The beautiful mountain town of Asheville has become one of the top small cities in the country for craft breweries, farm-to-table restaurant, and exceptional coffeehouses. It's also a progressive city with a good-size gay community and a few very fun gay bars as well as some terrific hangouts with mixed gay/straight followings. Here's a look, in alphabetic order, at some key places for gay and lesbian visitors to eat and drink in Asheville.
Note that, sadly, the long-running bar Smokey's After Dark, formerly downtown at 18 Broadway, has closed.
On the west side of downtown, just about a 10-minute walk from Scandals, you'll find the unassuming building (237 Haywood St.) that houses the historic gay neighborhood bar O'Henry's (828-254-1891), as well as the bar's industrial-themed dance space, the Underground. Although it's been going strong since 1976, this welcoming spot has undergone an impressive refurbishment since new owners took over a few years ago.
The main bar is an attractive tavern with a pool table and plenty of room to mingle; it's open nightly, offers a variety of specials, and while welcoming everyone tends to be especially popular with the 30s to 50s crowd, bears, regular guys, fans of leather (lots of members of the WNC Leathermen hang out here), and the like. The Underground back bar is open on weekends and for special events - it's a slick spot with an industrial vibe, and all kinds of parties are hosted here, from drag shows to live-music to monthly "dance your ass off" parties to Leathermen and "Bear's Night Out" gatherings. It's great to see this esteemed fixture in western North Carolina's gay community continue to thrive under new ownership.
Probably the most storied gay nightclub in North Carolina, with a gay-club history that dates to 1982 and a building history that goes back to the 1920s, Scandals (11 Grove St., 828-505-1612) is Asheville's most popular GLBT nightspot, and the state's biggest gay bar.

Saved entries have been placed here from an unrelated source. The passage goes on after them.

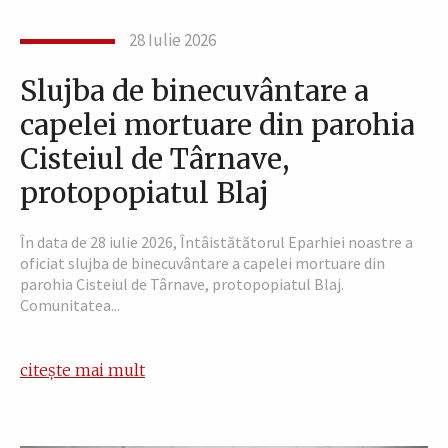
28 Iulie 2026
Slujba de binecuvântare a
capelei mortuare din parohia
Cisteiul de Târnave,
protopopiatul Blaj
În data de 28 iulie 2026, Întâistătătorul Eparhiei noastre a
oficiat slujba de binecuvântare a capelei mortuare din
parohia Cisteiul de Târnave, protopopiatul Blaj.
Comunitatea...
citește mai mult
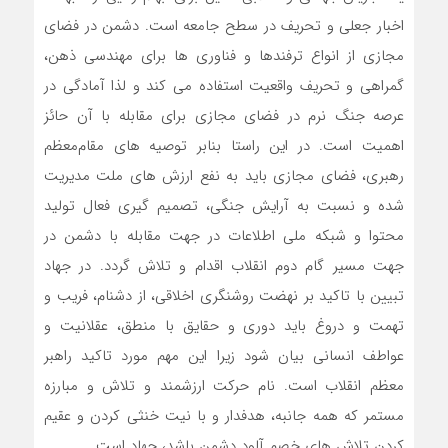
اخبار جعلی و تحریف در سطح جامعه است. دشمن در فضای
مجازی از انواع ترفندها و فناوری ها برای مهندسی ذهن،
گمراهی و تحریف واقعیت استفاده می کند و لذا آمادگی در
عرصه جنگ نرم در فضای مجازی برای مقابله با آن حائز
اهمیت است. در این راستا بنابر توصیه های مقام‌معظم
رهبری، فضای مجازی باید به نفع ارزش های ملت مدیریت
شده و نسبت به آرایش جنگی، تصمیم گیری فعال تولید
محتوا و شبکه ملی اطلاعات در جهت مقابله با دشمن در
جهت مسیر گام دوم انقلاب اقدام و تلاش گردد. در جهاد
تبیین با تاکید بر نهضت روشنگری اخلاقی، از دشنام، فریب و
تهمت و دروغ باید دوری و حقایق با منطق، عقلانیت و
عواطف انسانی بیان شود زیرا این مهم مورد تاکید راهبر
معظم انقلاب است. نام حرکت ارزشمند و تلاش و مبارزه
مستمر که همه جانبه، هدفدار و با نیت خنثی کردن و عقیم
کردن تلاش های خصم آلود دشمن باشد، جهاد است.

The club occupies the fabled Grove House building and comprises four different bars, a Pride boutique and gay gift shop, and a private-events space. It's on the west edge of downtown, an easy walk from dining and shopping as well as several hotels.
Scandals opened as a gay bar in 1982, inside the former gymnasium of what had been Asheville's YWCA. Over time, different sections of the building have been opened as separate bars, although it's all ostensibly one big club. You enter down a side alley next to (on the north side) of the building, pay a cover fee if you're not a member (like many North Carolina nightclubs, this is technically a private club, but visitors are welcome with ID and guest fees aren't too steep), and you have free rein of the building and its different bars.
A darkly lighted, romantic, yet happily casual space just a block off lively Haywood Street, Zambras (85 W. Walnut St., 828-232-1060) specializes in authentic Spanish and Mediterranean tapas and also features a terrific list of wines from the region. You can dine on reasonably priced, well-executed Spanish fare here, and the mix of small and large plates is ideal for friends sharing or enjoying a more substantial meal. Gay-friendly Zambras is a solid choice for a romantic night on the town.
The menu lists a mix of traditional standbys and more innovative specials, and the kitchen relies heavily on locally produced, often organic, ingredients - Hickory Nut Gap Farm ranchera steak tacos with cebollitas and mint; pan-roasted North Carolina striped bass with pea tendril-and-cashew pesto and pequillo peppers; pistachio-crusted veal sweetbreads with blackberries, miticana, and sage. Start off with a basket of "pan rustico" (fresh-baked house bread) and some house-marinated olives with preserved lemon. For a heartier meal, tuck into a plate of traditional paella (seafood, veggie, and house - with chorizon, chicken, and shrimp - varieties are available).